B.1.1.1 Le statut des «objets professionnels»

Le lien que le sujet développe à l’égard des objets professionnels présente des fortes similitudes avec le lien qu’il développe à l’égard de ses objets amoureux. Ces deux champs constituent dans la réalité externe un support pour la dynamique psychique du «Je», au travers duquel celui-ci agit les relations qui le configurent, et le constituent relativement à ses objets internes. Nombre de dynamiques psychiques sont ainsi «exportées», à charge pour le partenaire (dans la relation amoureuse), les enfants (dans la dimension parentale) ou les collègues et les «usagers» (pour la relation professionnelle) de permettre au «Je» de pérenniser ces modalités de liaisons constitutives. Ces aspects sont habituellement maintenus comme étrangers au «Je» et déposés dans le lien. Ce faisant, le «Je» peut ainsi continuer de les méconnaître (dans un «pacte dénégatif» intersubjectif et transubjectif). Dans la mesure où des parts de la psyché se révèlent lors de la modification des liens (mise en lien individuelles ou groupales, séparations, crises), les transformations relationnelles représentent autant d’occasions où le «Je» peut a contrario reconnaître et se réapproprier des pans entiers de sa psyché.

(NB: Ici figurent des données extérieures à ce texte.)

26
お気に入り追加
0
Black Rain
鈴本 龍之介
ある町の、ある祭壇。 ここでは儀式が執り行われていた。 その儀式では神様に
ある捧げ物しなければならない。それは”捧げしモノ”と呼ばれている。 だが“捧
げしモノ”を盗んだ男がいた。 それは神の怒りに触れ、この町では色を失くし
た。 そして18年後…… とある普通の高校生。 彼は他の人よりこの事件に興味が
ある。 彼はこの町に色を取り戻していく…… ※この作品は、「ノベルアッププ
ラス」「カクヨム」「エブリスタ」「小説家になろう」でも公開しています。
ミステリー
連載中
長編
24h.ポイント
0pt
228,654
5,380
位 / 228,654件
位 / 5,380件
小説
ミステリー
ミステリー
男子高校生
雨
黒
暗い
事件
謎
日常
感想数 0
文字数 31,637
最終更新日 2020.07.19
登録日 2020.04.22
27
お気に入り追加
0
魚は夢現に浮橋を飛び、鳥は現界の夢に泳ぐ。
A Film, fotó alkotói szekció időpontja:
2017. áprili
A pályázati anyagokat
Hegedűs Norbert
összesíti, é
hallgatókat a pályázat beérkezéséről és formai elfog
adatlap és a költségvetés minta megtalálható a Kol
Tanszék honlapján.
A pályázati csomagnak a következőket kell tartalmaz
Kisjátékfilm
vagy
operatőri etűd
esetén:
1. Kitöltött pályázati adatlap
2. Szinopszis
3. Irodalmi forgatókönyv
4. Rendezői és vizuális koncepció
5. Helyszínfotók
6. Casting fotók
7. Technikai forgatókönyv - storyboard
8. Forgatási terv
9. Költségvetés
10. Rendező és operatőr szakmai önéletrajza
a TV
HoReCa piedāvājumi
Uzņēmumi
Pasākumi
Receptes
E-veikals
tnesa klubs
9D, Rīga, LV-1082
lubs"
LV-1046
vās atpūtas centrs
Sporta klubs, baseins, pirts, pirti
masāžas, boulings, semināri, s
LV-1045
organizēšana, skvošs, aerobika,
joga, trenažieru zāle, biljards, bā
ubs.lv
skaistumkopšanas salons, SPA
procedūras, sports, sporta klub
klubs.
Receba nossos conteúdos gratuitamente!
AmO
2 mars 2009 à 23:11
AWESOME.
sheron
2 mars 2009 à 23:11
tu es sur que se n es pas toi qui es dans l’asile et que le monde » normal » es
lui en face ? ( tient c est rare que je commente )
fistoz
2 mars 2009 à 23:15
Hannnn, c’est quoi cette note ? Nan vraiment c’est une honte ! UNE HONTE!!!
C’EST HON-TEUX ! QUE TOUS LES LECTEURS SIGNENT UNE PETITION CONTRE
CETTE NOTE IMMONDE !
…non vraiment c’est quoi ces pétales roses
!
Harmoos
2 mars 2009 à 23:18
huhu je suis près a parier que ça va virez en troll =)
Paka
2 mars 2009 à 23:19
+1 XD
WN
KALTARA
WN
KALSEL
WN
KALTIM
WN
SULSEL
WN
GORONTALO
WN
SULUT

Nous proposons l’idée que les «objets professionnels», comme les «objets amoureux» conjoignent pour le «Je», un double statut : statut psychique interne et statut d’indubitable extériorité . Les relations à ces «objets» permettent dès lors une externalisation de la scène psychique, et potentialisent l’émergence d’aspects insus du «Je» lui-même (de composantes inconscientes de la psyché) . Les liens qu’il va dès lors entretenir avec ces «objets» sur la scène de la réalité sont ainsi configurés dans un statut paradoxal : s’approprier - méconnaître .

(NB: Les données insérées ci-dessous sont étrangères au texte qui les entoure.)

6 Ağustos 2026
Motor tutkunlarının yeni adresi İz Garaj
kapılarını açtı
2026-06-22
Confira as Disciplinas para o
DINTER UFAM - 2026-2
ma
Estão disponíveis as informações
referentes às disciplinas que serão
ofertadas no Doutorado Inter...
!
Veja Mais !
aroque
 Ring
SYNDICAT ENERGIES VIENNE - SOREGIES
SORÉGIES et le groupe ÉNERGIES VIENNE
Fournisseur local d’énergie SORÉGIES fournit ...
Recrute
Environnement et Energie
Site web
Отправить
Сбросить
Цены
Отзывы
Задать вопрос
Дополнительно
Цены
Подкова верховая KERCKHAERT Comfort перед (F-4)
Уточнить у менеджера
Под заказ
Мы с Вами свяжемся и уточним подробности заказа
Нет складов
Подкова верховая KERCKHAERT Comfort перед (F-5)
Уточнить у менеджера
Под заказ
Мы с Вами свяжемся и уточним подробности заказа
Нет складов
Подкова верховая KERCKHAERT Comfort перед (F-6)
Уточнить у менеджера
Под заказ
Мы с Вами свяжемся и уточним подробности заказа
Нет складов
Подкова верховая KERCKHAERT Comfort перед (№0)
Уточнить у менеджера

La réalité de l’objet et les réponses qu’il agit représentent une nouvelle chance pour le sujet, de «réparer» et/ou de reconnaître (de se reconnaître dans) les liens souffrants qui le configurent relativement à ses objets internes. Les réponses de l’objet externe se trouvent, pour partie, toujours ailleurs qu’aux places imaginaires où le «Je» les suppose et les attend. Si le couplage amoureux et les positions parentales permettent des occultations de ces écarts grâce à l’étroitesse des corrélations de subjectivité entre les partenaires, les objets professionnels, de par la pluralités des liens qu’ils entraînent, favorisent la confrontation de ces écarts. Les relations professionnelles sont ainsi soumises à de multiples et incessantes tribulations : de nouveaux professionnels s’agrègent ou se séparent des groupes institutionnels, les «usagers» eux-mêmes ne cessent de se renouveler. Or toute modification des liens potentialise un travail de reprise psychique pour chacun des partenaires du lien.